Task to complete
Look through the records, and wherever the string "leader" turns up, copy out that line.

Supplied records
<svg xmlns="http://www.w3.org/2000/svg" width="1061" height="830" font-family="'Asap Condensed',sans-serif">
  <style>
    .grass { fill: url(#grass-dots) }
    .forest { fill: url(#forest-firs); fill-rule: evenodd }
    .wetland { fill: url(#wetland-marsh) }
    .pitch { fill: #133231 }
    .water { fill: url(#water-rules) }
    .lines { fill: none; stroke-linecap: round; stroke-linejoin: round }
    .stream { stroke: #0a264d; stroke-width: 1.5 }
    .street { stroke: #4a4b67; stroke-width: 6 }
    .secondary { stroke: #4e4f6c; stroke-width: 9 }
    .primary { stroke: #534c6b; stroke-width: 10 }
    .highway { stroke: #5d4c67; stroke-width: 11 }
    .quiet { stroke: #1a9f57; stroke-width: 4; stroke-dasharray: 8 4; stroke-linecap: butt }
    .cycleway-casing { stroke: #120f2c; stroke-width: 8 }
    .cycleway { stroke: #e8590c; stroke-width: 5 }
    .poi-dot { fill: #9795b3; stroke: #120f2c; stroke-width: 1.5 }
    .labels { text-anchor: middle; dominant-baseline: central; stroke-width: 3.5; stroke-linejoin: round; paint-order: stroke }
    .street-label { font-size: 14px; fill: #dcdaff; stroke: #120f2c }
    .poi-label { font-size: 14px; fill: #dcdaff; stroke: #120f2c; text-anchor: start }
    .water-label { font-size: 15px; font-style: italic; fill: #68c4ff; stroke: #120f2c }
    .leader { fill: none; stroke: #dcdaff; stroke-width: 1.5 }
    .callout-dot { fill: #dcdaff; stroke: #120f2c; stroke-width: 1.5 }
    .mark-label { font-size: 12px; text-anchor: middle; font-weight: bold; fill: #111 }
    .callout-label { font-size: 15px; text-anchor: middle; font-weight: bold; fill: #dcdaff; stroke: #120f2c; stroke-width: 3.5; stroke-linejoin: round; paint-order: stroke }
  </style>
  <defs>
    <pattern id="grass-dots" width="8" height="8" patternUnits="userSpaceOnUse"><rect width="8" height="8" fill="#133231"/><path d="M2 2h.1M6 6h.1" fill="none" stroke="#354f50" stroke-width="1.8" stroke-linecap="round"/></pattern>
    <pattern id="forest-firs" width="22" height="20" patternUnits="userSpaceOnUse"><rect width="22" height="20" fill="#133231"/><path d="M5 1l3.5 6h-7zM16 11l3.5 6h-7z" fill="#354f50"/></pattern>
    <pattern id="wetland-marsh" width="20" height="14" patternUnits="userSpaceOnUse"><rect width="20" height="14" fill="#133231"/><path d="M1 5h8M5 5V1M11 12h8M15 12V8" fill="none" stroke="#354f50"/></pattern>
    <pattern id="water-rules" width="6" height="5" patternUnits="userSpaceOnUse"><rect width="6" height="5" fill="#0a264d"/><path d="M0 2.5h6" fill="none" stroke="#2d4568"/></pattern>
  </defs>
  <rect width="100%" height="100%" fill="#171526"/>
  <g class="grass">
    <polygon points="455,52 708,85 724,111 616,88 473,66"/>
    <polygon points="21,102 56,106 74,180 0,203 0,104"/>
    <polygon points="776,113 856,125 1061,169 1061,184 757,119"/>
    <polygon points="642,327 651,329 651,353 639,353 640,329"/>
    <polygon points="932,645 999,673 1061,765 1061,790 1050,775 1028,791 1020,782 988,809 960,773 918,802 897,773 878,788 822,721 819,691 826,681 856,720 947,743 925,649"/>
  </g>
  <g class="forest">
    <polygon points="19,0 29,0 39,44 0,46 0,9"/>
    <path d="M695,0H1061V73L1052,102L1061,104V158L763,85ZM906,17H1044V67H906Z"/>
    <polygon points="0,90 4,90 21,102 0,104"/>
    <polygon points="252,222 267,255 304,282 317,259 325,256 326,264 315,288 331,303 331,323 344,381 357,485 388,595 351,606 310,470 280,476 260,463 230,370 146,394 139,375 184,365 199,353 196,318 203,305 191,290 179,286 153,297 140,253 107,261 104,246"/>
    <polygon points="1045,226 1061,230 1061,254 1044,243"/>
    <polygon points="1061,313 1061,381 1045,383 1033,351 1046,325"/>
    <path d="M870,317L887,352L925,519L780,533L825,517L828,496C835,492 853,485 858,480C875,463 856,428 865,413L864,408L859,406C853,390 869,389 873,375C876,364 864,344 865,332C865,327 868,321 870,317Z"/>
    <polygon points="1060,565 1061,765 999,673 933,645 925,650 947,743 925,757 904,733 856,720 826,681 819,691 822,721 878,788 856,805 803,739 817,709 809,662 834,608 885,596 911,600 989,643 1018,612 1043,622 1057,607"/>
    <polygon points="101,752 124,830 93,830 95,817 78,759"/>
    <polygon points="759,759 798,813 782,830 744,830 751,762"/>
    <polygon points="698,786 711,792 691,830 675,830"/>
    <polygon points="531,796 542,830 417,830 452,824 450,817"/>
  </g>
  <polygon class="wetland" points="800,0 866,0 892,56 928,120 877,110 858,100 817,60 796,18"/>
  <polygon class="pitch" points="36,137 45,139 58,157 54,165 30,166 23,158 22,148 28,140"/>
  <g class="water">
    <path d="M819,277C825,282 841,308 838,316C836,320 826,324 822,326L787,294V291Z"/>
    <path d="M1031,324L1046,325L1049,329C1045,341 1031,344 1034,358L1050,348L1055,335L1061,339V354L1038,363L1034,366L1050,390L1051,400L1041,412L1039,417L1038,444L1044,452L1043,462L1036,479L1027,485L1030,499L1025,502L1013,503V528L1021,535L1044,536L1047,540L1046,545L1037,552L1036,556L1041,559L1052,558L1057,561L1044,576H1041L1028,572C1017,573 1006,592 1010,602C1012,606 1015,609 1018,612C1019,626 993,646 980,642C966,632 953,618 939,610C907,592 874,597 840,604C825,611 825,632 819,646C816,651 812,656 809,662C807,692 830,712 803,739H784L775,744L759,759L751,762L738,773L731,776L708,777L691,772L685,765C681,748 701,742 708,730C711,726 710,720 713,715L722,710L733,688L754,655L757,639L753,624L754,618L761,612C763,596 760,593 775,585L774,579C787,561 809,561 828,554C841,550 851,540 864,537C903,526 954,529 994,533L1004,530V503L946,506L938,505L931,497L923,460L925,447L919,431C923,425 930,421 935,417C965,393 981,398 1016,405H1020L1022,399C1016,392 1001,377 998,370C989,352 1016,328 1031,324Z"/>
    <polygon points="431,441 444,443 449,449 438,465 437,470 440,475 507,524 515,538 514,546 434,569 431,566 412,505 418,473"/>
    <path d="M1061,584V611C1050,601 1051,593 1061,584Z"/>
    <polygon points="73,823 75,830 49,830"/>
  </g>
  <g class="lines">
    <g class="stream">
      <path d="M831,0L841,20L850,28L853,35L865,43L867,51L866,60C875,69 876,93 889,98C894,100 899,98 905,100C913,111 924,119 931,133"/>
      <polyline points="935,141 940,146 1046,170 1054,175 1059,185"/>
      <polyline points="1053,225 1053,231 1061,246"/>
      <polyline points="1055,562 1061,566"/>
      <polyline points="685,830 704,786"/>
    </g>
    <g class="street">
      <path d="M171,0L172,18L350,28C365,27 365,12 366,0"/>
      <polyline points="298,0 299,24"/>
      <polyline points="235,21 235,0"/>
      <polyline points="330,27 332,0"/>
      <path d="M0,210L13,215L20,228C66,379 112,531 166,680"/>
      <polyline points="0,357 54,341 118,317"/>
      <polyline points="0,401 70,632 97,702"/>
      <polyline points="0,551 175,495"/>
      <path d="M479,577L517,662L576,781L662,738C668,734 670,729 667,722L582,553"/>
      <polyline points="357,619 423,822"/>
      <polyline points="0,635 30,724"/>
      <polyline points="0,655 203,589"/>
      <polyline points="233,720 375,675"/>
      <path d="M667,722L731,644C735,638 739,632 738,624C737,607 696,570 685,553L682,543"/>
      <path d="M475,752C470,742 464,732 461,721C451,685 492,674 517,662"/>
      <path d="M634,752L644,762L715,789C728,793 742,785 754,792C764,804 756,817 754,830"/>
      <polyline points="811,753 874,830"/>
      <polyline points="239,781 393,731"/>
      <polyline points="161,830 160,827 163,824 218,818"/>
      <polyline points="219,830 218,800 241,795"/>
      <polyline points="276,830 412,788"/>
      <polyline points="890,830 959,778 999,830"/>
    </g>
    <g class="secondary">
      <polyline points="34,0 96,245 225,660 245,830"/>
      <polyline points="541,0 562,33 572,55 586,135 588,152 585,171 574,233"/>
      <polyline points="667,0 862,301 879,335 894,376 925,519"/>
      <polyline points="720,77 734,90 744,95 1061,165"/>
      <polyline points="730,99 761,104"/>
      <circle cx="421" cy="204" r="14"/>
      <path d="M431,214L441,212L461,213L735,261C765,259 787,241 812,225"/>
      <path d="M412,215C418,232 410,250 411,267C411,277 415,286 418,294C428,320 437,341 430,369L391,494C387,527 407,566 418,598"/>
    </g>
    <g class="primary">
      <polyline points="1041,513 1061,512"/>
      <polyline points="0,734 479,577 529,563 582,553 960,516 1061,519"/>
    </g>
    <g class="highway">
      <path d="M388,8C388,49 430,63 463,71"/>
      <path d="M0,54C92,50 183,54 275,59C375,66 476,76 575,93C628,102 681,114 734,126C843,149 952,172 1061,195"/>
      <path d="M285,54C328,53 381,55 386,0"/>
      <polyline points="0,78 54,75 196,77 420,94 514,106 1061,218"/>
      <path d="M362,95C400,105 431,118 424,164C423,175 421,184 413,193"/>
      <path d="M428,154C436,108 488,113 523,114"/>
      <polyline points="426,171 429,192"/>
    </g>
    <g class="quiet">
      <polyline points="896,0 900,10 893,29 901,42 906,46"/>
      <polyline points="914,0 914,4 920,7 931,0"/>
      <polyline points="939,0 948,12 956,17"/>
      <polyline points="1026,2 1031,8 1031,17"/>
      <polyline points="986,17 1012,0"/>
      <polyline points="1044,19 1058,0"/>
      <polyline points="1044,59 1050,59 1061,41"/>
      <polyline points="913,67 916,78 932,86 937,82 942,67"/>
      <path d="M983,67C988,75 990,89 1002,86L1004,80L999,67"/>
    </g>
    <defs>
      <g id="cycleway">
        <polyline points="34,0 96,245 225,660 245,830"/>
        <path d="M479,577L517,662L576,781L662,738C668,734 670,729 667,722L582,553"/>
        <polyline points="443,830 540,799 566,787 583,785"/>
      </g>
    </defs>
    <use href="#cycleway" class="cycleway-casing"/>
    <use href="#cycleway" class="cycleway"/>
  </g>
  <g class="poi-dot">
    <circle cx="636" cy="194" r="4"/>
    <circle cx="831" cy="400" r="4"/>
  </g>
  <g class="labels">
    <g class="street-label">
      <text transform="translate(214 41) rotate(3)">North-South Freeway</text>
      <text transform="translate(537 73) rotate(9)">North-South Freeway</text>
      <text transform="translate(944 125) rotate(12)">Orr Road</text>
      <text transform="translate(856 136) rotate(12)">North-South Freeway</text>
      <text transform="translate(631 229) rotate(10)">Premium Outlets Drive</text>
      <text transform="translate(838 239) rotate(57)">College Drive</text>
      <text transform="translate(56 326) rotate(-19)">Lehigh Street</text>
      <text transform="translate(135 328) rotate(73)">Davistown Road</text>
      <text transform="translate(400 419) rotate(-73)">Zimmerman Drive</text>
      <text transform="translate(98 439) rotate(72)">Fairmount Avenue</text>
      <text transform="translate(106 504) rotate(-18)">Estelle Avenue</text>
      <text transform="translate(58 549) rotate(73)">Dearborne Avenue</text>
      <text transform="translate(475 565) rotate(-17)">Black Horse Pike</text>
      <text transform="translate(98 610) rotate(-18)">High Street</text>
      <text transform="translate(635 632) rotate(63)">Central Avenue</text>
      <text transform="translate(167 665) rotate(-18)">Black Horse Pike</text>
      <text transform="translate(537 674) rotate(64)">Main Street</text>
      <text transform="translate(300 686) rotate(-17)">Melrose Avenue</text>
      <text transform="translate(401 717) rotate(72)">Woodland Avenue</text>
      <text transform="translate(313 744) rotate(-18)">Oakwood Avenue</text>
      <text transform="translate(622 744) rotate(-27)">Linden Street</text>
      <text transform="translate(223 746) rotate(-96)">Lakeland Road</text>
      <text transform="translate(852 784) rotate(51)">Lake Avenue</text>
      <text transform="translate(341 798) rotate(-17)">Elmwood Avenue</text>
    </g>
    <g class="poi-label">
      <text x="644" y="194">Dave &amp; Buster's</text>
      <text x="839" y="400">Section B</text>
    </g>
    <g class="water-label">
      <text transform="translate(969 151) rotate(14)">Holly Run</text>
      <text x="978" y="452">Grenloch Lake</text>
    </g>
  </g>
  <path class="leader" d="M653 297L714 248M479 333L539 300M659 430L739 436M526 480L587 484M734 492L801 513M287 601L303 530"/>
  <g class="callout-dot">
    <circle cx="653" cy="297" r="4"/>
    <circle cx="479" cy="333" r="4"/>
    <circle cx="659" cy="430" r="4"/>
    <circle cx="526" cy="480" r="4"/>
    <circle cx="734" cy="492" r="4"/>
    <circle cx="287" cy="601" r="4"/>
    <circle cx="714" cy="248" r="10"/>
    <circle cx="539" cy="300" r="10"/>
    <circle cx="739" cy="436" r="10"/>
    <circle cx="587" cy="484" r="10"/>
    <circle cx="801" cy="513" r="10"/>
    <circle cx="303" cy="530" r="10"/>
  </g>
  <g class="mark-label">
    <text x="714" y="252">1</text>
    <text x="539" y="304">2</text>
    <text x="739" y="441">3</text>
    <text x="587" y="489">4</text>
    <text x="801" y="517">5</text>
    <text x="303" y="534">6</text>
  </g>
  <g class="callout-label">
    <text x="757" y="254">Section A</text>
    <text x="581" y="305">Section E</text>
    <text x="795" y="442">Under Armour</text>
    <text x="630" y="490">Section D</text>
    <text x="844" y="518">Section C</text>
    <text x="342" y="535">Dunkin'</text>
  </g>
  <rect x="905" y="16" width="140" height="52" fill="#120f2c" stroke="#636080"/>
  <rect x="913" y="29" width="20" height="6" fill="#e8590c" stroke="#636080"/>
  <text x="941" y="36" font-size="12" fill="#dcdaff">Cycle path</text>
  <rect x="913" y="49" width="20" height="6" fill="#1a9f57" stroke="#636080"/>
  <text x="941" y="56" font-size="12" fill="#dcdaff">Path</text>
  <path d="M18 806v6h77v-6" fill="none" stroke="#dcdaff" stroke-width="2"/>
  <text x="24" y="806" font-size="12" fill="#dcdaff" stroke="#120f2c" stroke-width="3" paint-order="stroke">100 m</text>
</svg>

Expected output
    .leader { fill: none; stroke: #dcdaff; stroke-width: 1.5 }
  <path class="leader" d="M653 297L714 248M479 333L539 300M659 430L739 436M526 480L587 484M734 492L801 513M287 601L303 530"/>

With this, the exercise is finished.